UC San Diego
First-Principles Studies of Surface Energies of Magnetic Full-Heuslers and Machine Learning of Hybrid Perovskites
- Author(s): Wong, Joseph
- Advisor(s): Yang, Kesong
- et al.
Materials design is a cornerstone of every device. Historically, the materials selection process was characterized by a time consuming, expensive, Edisonian approach. In recent years however, rapid advancements in computational power and materials simulation software has spawned the field of computational materials science. Computational materials science opens a new avenue to materials discovery called high-throughput materials design. This approach allows for rapid prototyping of materials in a large, complex chemical space. In this work, the scope of highthroughput materials design approach is used in the analysis of several topics: magnetic full-heuslers, hybrid perovskites, and grain boundary structures. Using high-throughput density functional theory (DFT), we study the surface energy of 68 magnetic full heuslers to guide the synthesis of magnetic tunnel junctions for applications in memory storage devices.
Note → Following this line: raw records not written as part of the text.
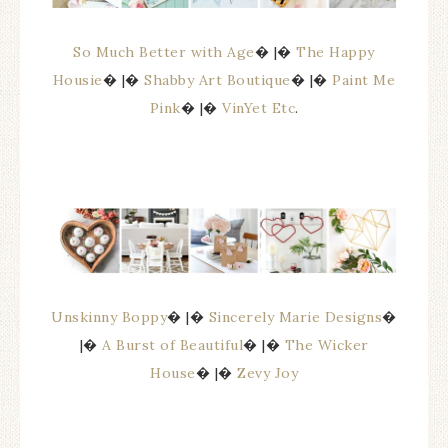
So Much Better with Age
� |�
The Happy
Housie
� |�
Shabby Art Boutique
� |�
Paint Me
Pink
� |�
VinYet Etc
.
Unskinny Boppy
� |�
Sincerely Marie Designs
�
|�
A Burst of Beautiful
� |�
The Wicker
House
� |�
Zevy Joy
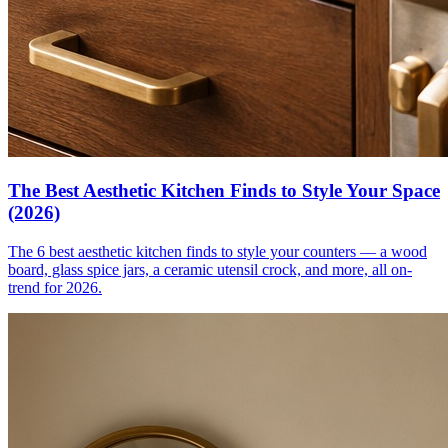
The Best Aesthetic Kitchen Finds to Style Your Space
(2026)
The 6 best aesthetic kitchen finds to style your counters — a wood
board, glass spice jars, a ceramic utensil crock, and more, all on-
trend for 2026.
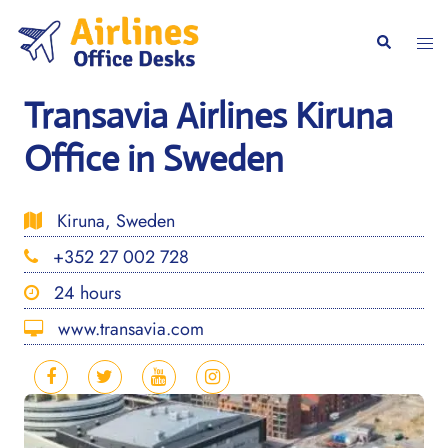
Skip
to
Togg
Search
content
men
Transavia Airlines Kiruna
Office in Sweden
Kiruna, Sweden
+352 27 002 728
24 hours
www.transavia.com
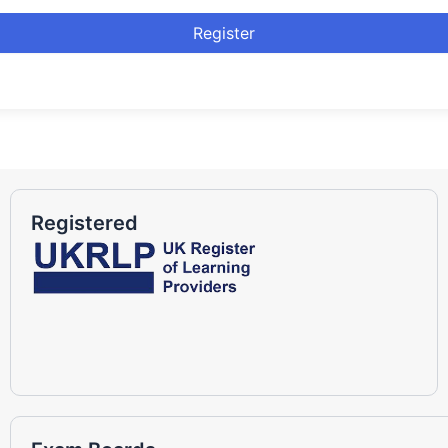
Register
Registered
We employ a high-throughput machine learning approach to explore the chemical space of single and double perovskite materials for applications in stable, high-performance solar cells. We also look deeper into hybrid perovskite materials in a literature review of two-dimensional hybrid perovskites, which demonstrate greater stability and tunable band gaps with simple fabrication routes. In addition, their strong binding energies lead to strong light emitting properties, with potential applications in light emitting diode devices. We also examine the configurational entropy of yttria-stabilized zirconia grain boundaries and provide example usage and applications of AIMSGB, an open-source python library for grain boundary structure generation.